*WRITTEN EXERCISE 1*.
In the article on Crimean Tatars below, what reason does it give for why more Crimean Tatars are now leaving the peninsula? Answer in one to three sentences.
*WRITTEN EXERCISE 2*.
According to the article on Crimean Tatars below, how many Crimean Tatars left the peninsula during the 10 years of Russian occupation?
*WRITTEN EXERCISE 3*.
Continue the article on Crimean Tatars below, starting after its last sentence.

*TEXT TO READ*.

During 10 years of Russian occupation, between 35,000 and 50,000 Crimean Tatars have left the peninsula, and more are leaving to avoid being drafted into the Russian army.

Undated photos show Crimean Tatars either protesting or being persecuted by Russian authorities. The years 1783, 1944 and 2014 refer to the Tsarist annexation of Crimea, the Soviet expulsion of Crimean Tatars from their homeland and the Russian annexation of Crimea. [Murad Rakhimov/Kontur]
Undated photos show Crimean Tatars either protesting or being persecuted by Russian authorities. The years 1783, 1944 and 2014 refer to the Tsarist annexation of Crimea, the Soviet expulsion of Crimean Tatars from their homeland and the Russian annexation of Crimea. [Murad Rakhimov/Kontur]

By Murad Rakhimov |

TASHKENT -- When Russia illegally annexed Crimea from Ukraine in 2014, the Russian authorities resumed persecution of Crimean Tatars, continuing what Moscow did 80 years ago.

Following the full-scale invasion of Ukraine in 2022, members of Crimea's titular ethnic group found themselves in an even more difficult situation, according to local politicians and human rights activists.

While tens of thousands have left Crimea over the past ten years, others cannot -- or choose not to -- leave.

One such person is human rights activist and journalist Zarema Ablyamova (an alias) who refuses to leave despite being prosecuted by Russian authorities multiple times since 2014.

*DATASET ROWS*.

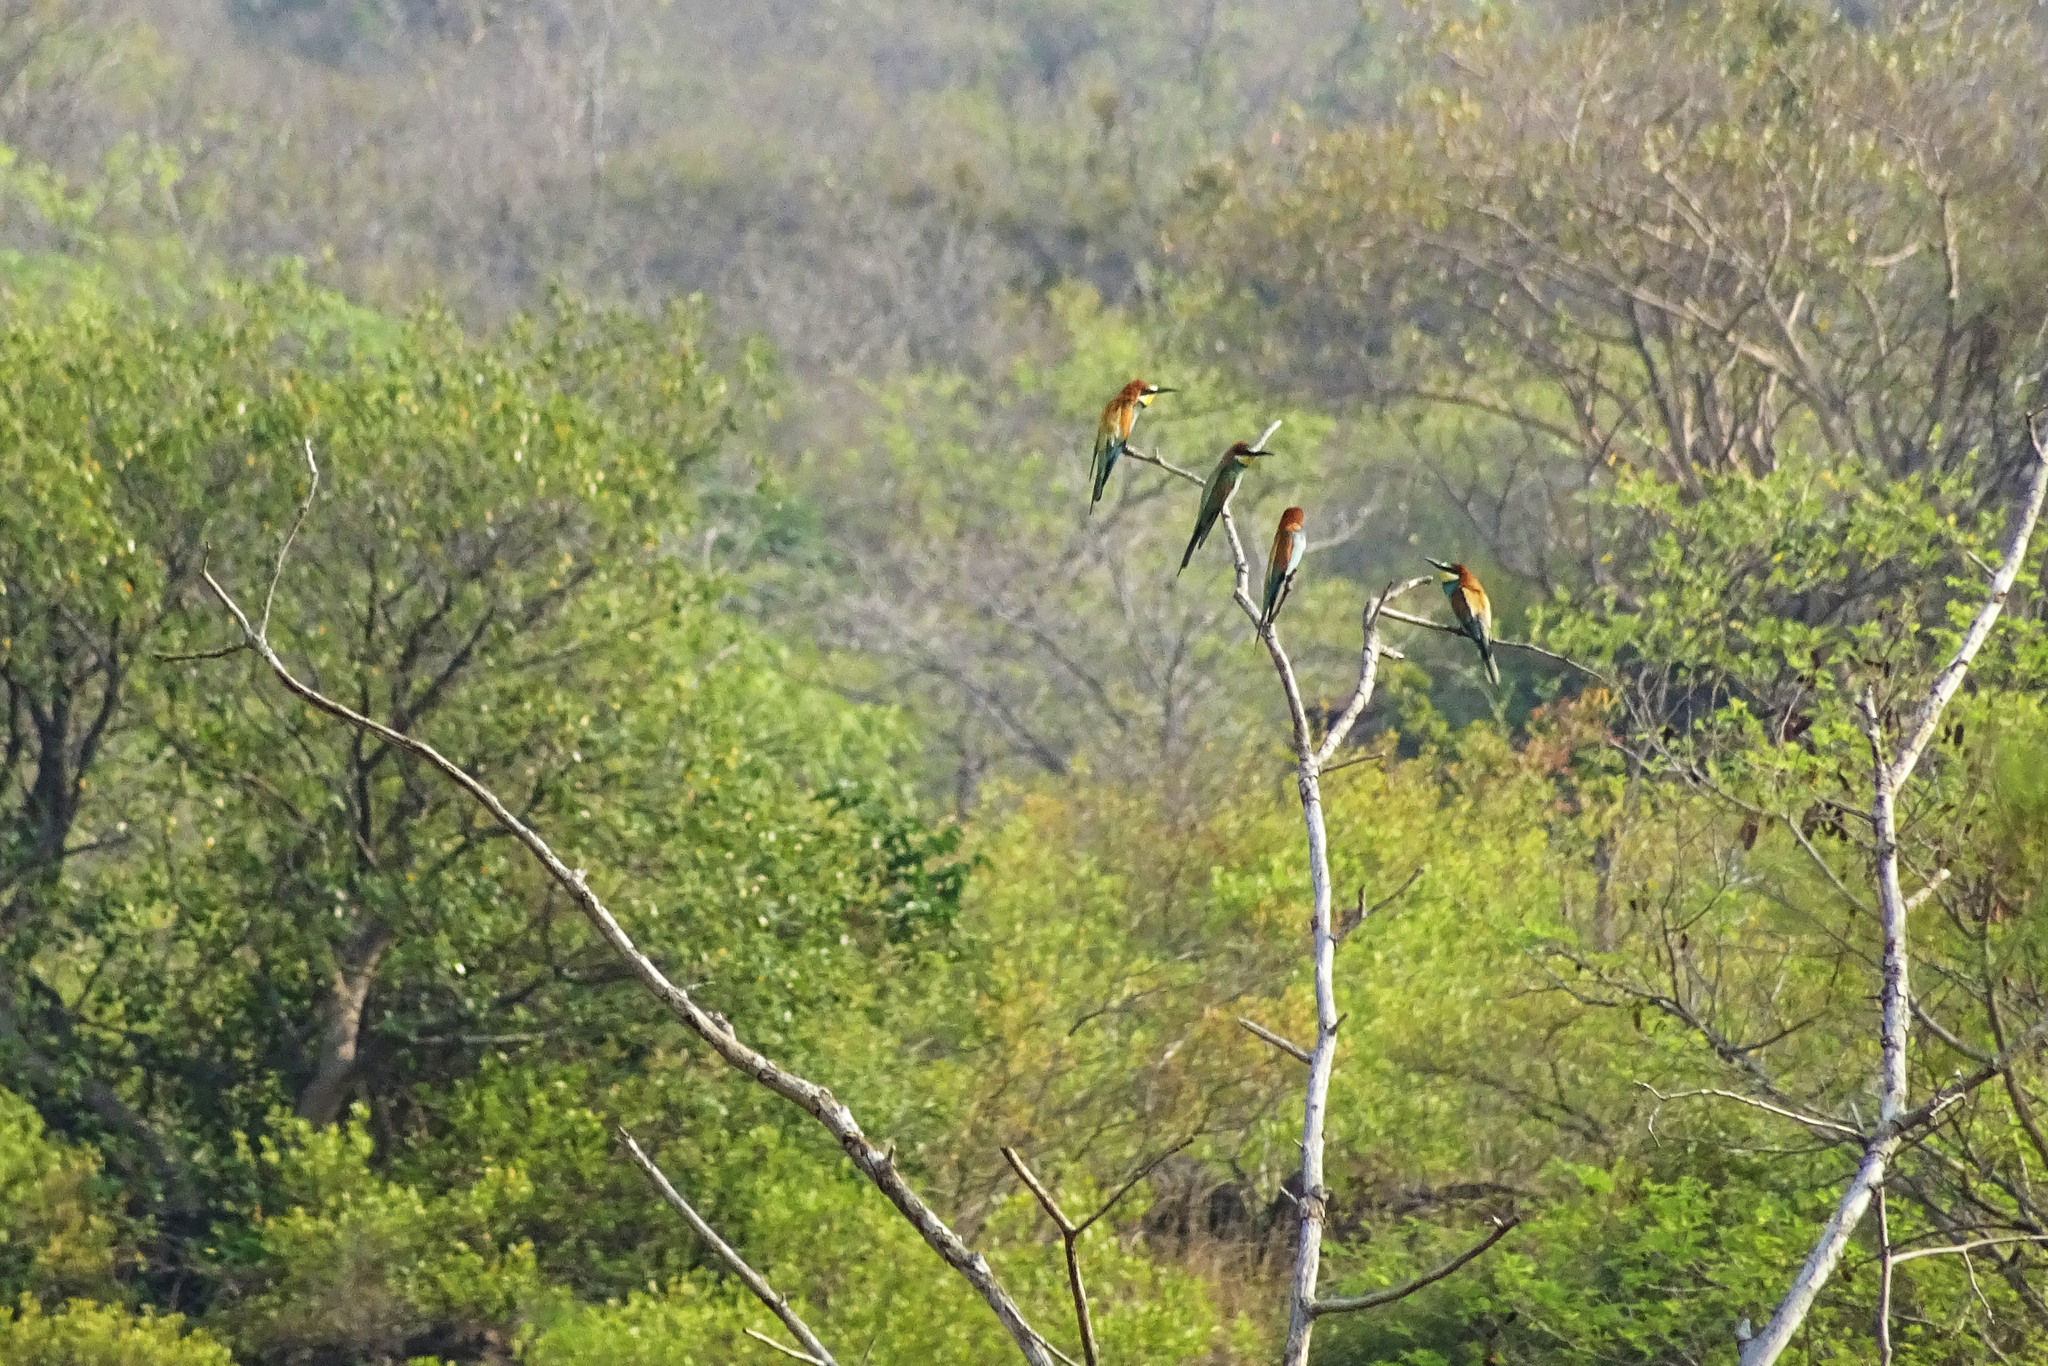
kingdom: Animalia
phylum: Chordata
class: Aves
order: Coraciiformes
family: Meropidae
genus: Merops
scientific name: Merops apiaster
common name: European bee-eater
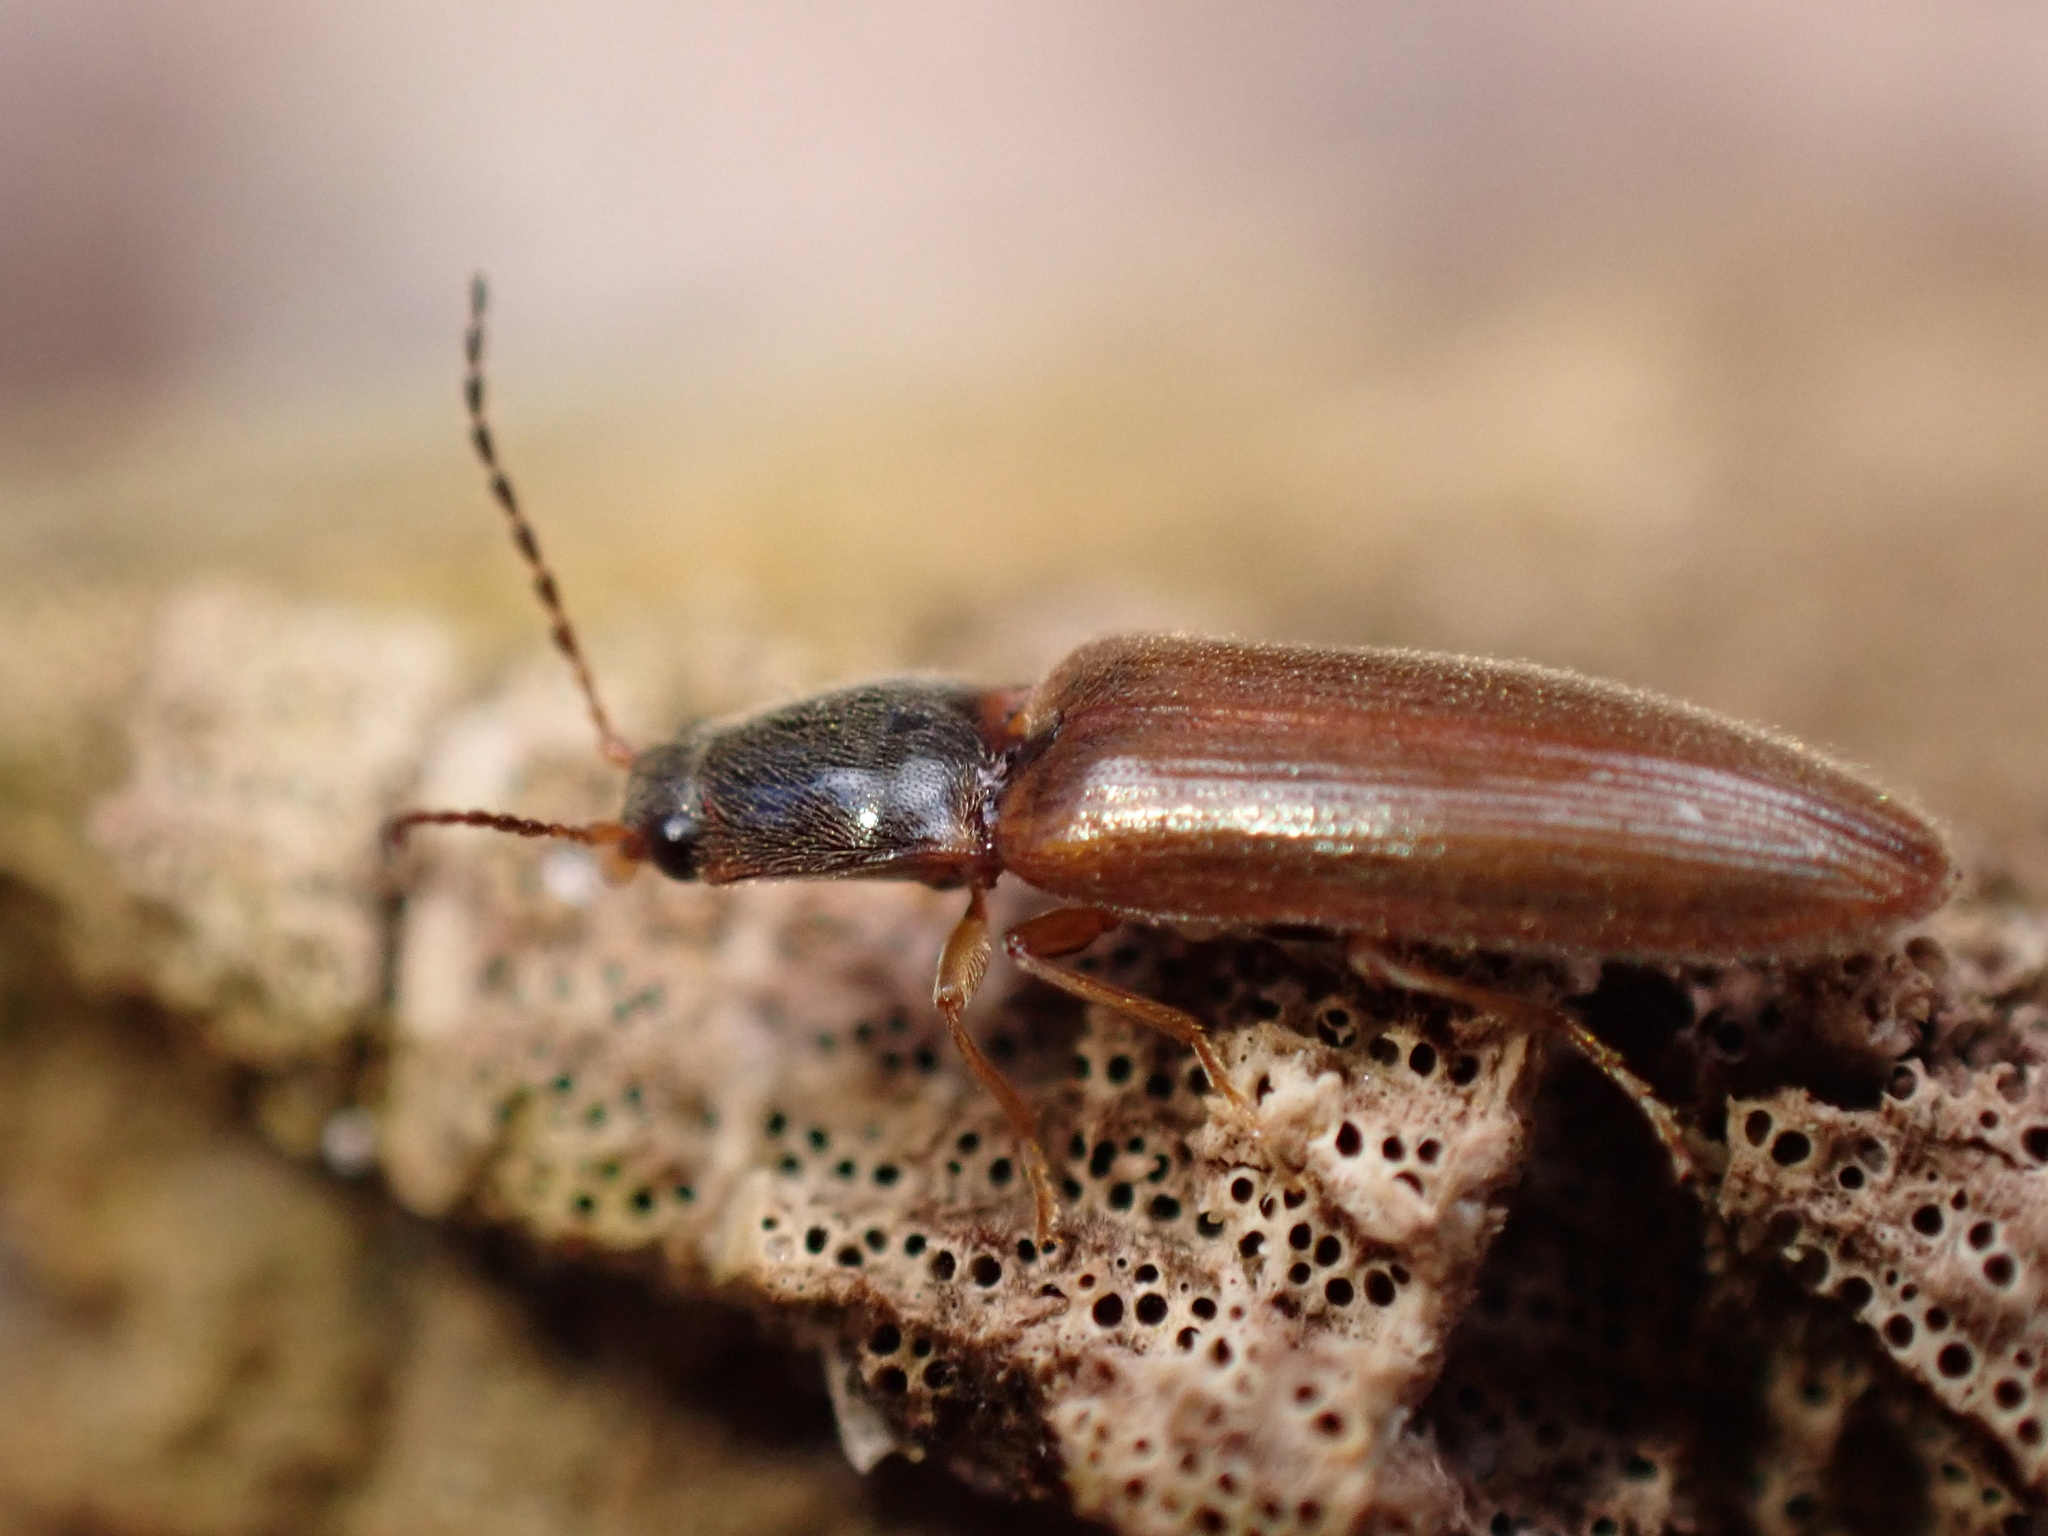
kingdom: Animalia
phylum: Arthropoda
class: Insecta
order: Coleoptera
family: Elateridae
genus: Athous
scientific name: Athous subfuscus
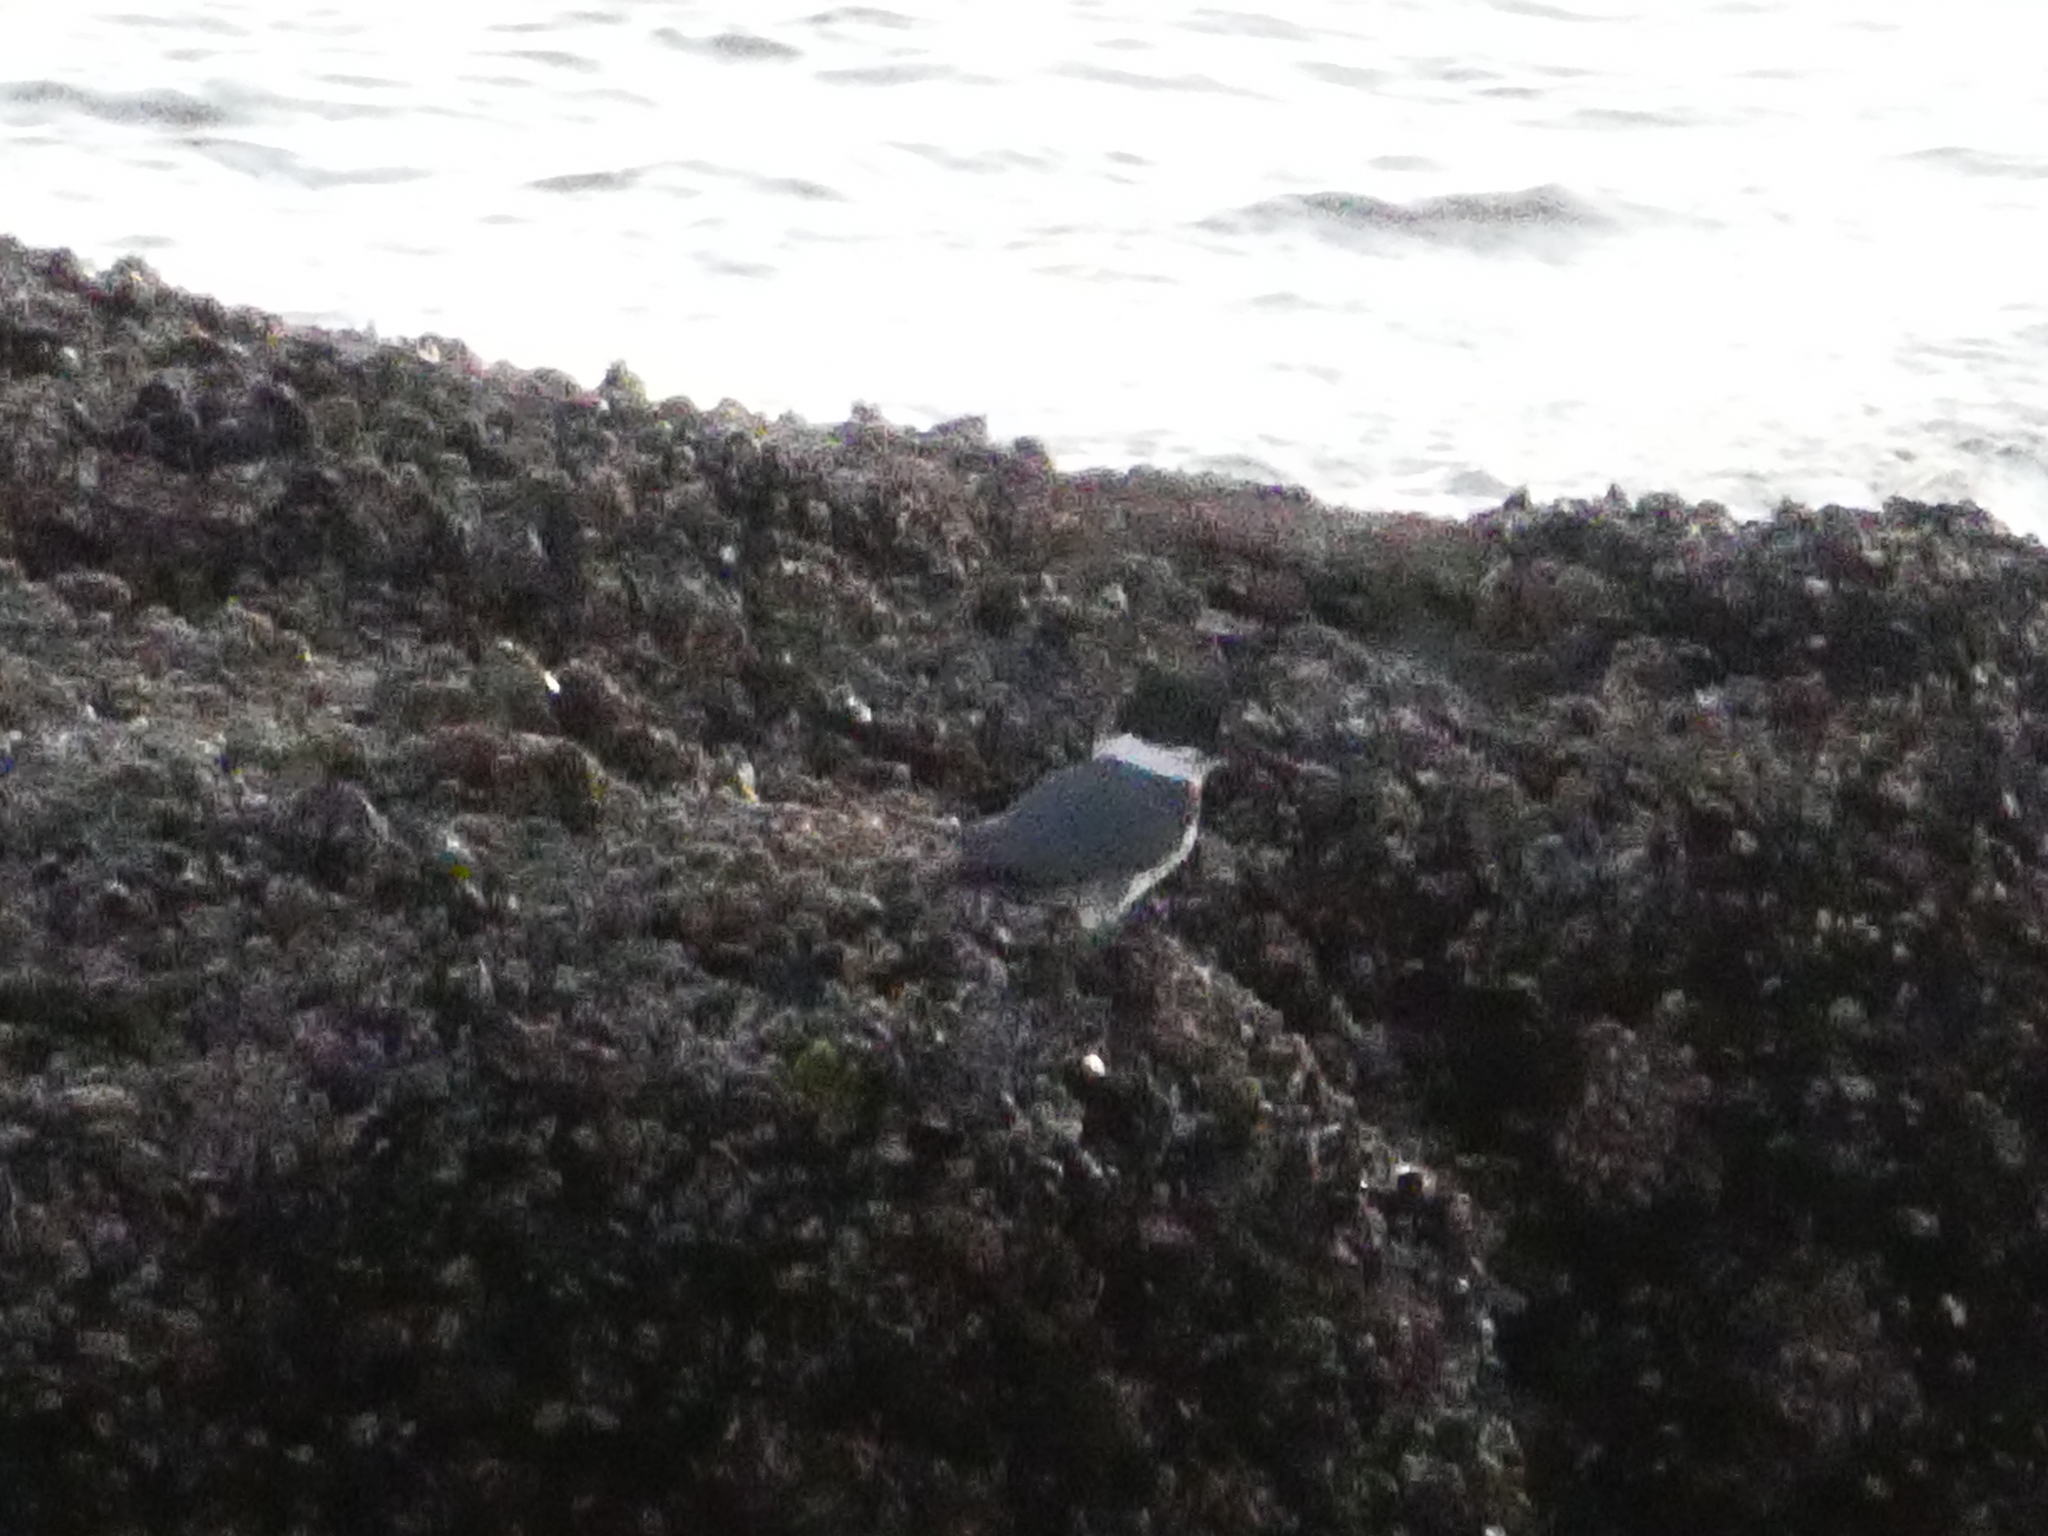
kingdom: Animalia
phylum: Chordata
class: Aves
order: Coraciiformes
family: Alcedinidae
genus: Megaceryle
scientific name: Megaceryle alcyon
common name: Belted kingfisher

*EXPECTED OUTPUT 1*.
More Crimean Tatars are leaving Crimea to avoid being drafted into the Russian army.

*EXPECTED OUTPUT 2*.
Between 35,000 and 50,000 Crimean Tatars left.

*EXPECTED OUTPUT 3*.
This map shows where Crimean Tatars were expelled in 1944 -- to the Russian, Kazakh and Uzbek Soviet republics. Inset shows population concentrations of Crimean Tatars in Central Asia in 1953. [Murad Rakhimov/Kontur]
This map shows where Crimean Tatars were expelled in 1944 -- to the Russian, Kazakh and Uzbek Soviet republics. Inset shows population concentrations of Crimean Tatars in Central Asia in 1953. [Murad Rakhimov/Kontur]
Ukrainian authorities on September 11 unveiled a memorial in Kyiv commemorating the three most tragic events in the history of the Crimean Tatar people. [Ukrainian presidential website]
Ukrainian authorities on September 11 unveiled a memorial in Kyiv commemorating the three most tragic events in the history of the Crimean Tatar people. [Ukrainian presidential website]

Ablyamova was born in Uzbekistan, where her grandmother and family were exiled in 1944. They returned to Crimea only in 1989, when the Soviet Union was crumbling and Tatars finally dared to move back to their homeland.

News coverage on Russian-funded Crimean TV channels paints a picture of prosperity and well-being, she said.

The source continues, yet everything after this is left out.